After the trial, after that gruelling and stressful brush with censorship, he made a book about sex.
Memories That Smell Like Gasoline
combines fragments of memoir with watercolour drawings and sketches of people in porn cinemas. He wanted to celebrate the old wildness before it vanished altogether, though he was also adamant about the need for safer sex.

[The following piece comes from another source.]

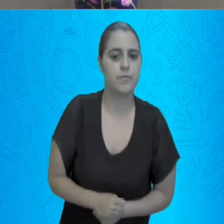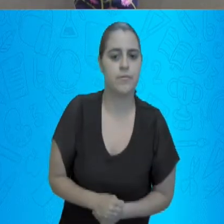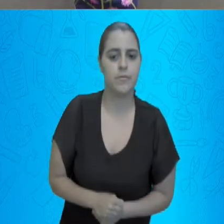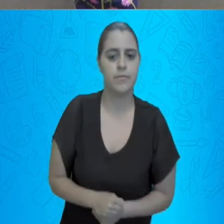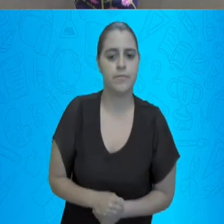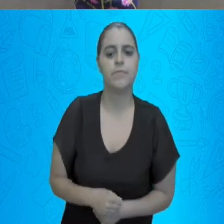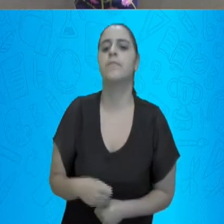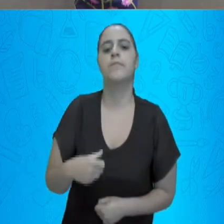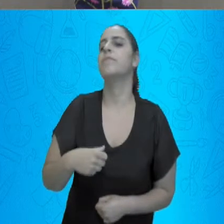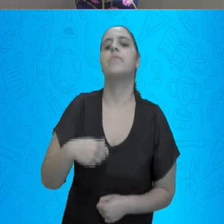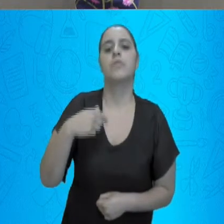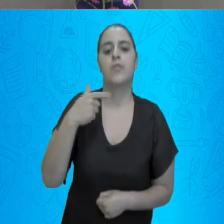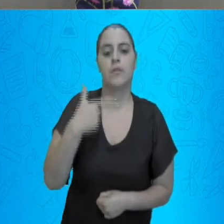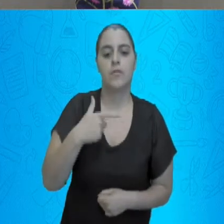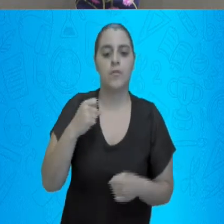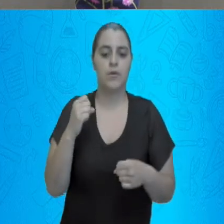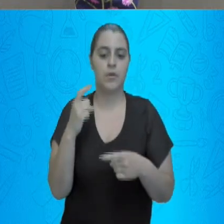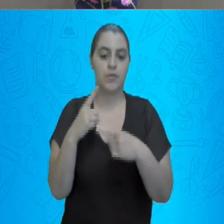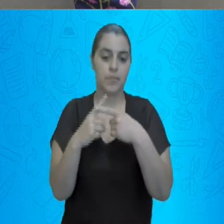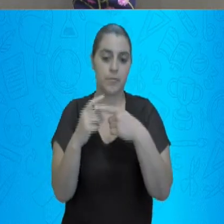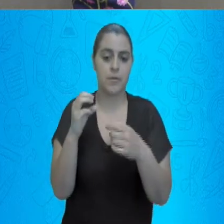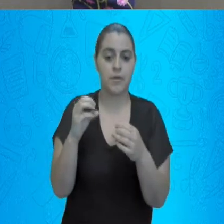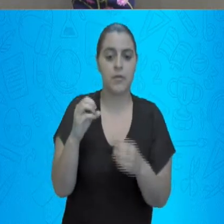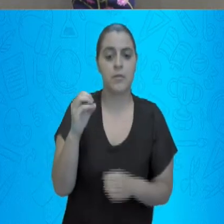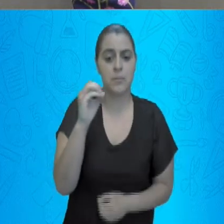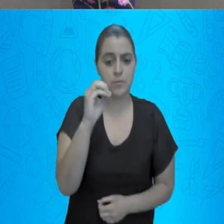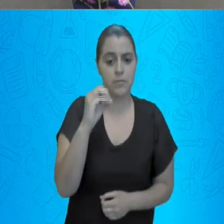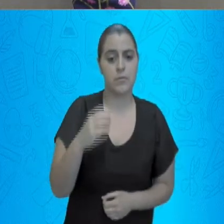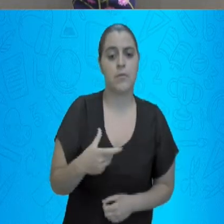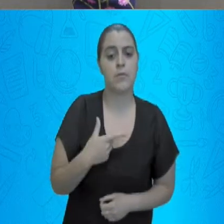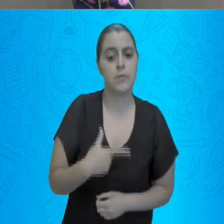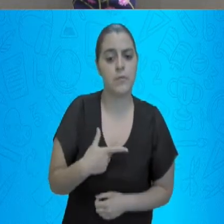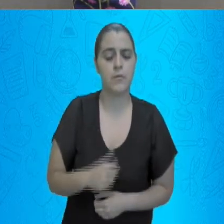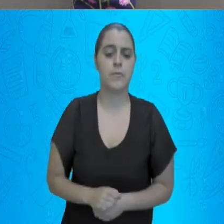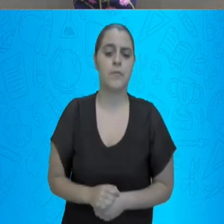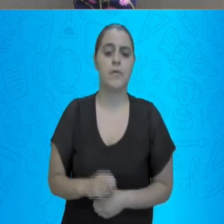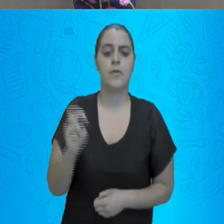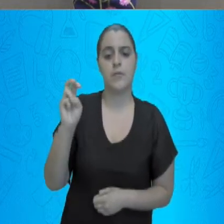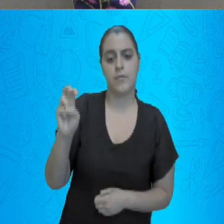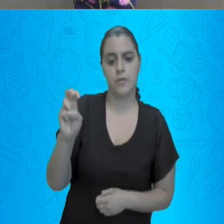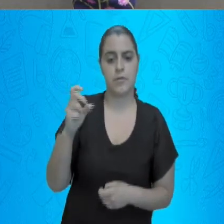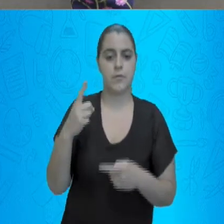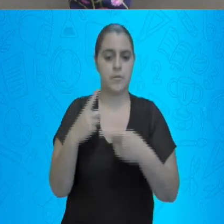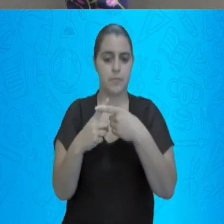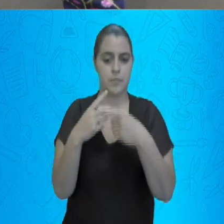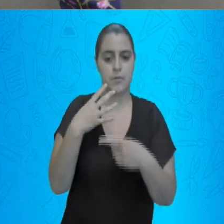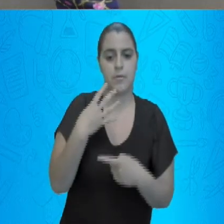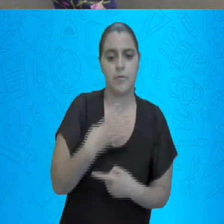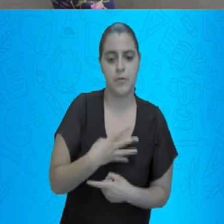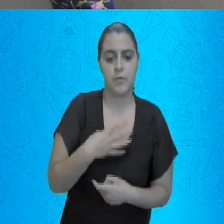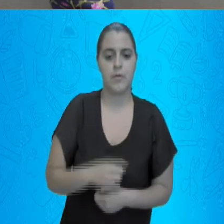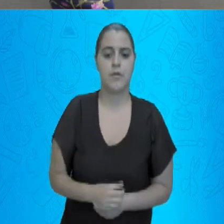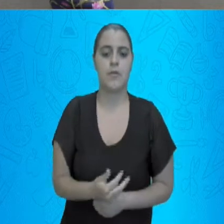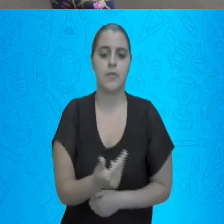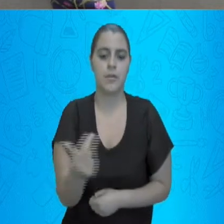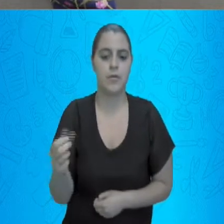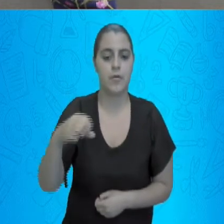2 mais 0, 2. 5 mais 4, 9.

In fact, sometimes the recklessness of people in the cinemas appalled him. In one essay he talked about going in immediately after visiting a friend in hospital, and being shocked by the riskiness of the behaviour on display. He fantasised then about filming his friend’s face, covered in lesions, his newly blind eyes, dragging in a projector and hooking it up with copper cables to a car battery and projecting the film on to the dark wall above everybody’s heads. ‘I didn’t want to ruin their evening,’ he wrote, ‘just wanted maybe to keep their worlds from narrowing down too far.’ Denial was always David’s target, whether that meant right-wing preachers who couldn’t abide talk of sex or hedonists who didn’t want to admit to the possibility of death.
Memories
was packed tight with his own sexual experiences, among them the story of how he’d been violently raped as a boy. The memory of this terrifying afternoon had come back to him when he’d happened to pass the guy in a cinema. It was decades later, but he was still instantly recognisable, his skin somehow greyish, like something manufactured, something dead.The incident
had happened when he was hitching back from swimming in a lake in New Jersey, his clothes still drenched. The man had tied him up and raped him in the back of a red pick-up truck, shoving a wad of mud and sand in his mouth and battering him repeatedly. He thought he was going to die: saw in a flash his own body drenched in lighter fuel and seared like a side of beef, to be found by hikers tossed in a ditch. Seeing the man again, he was so overcome that he felt like he was being bled, like he’d been shrunk back to the size of a boy, like he’d lost the faculty of speech.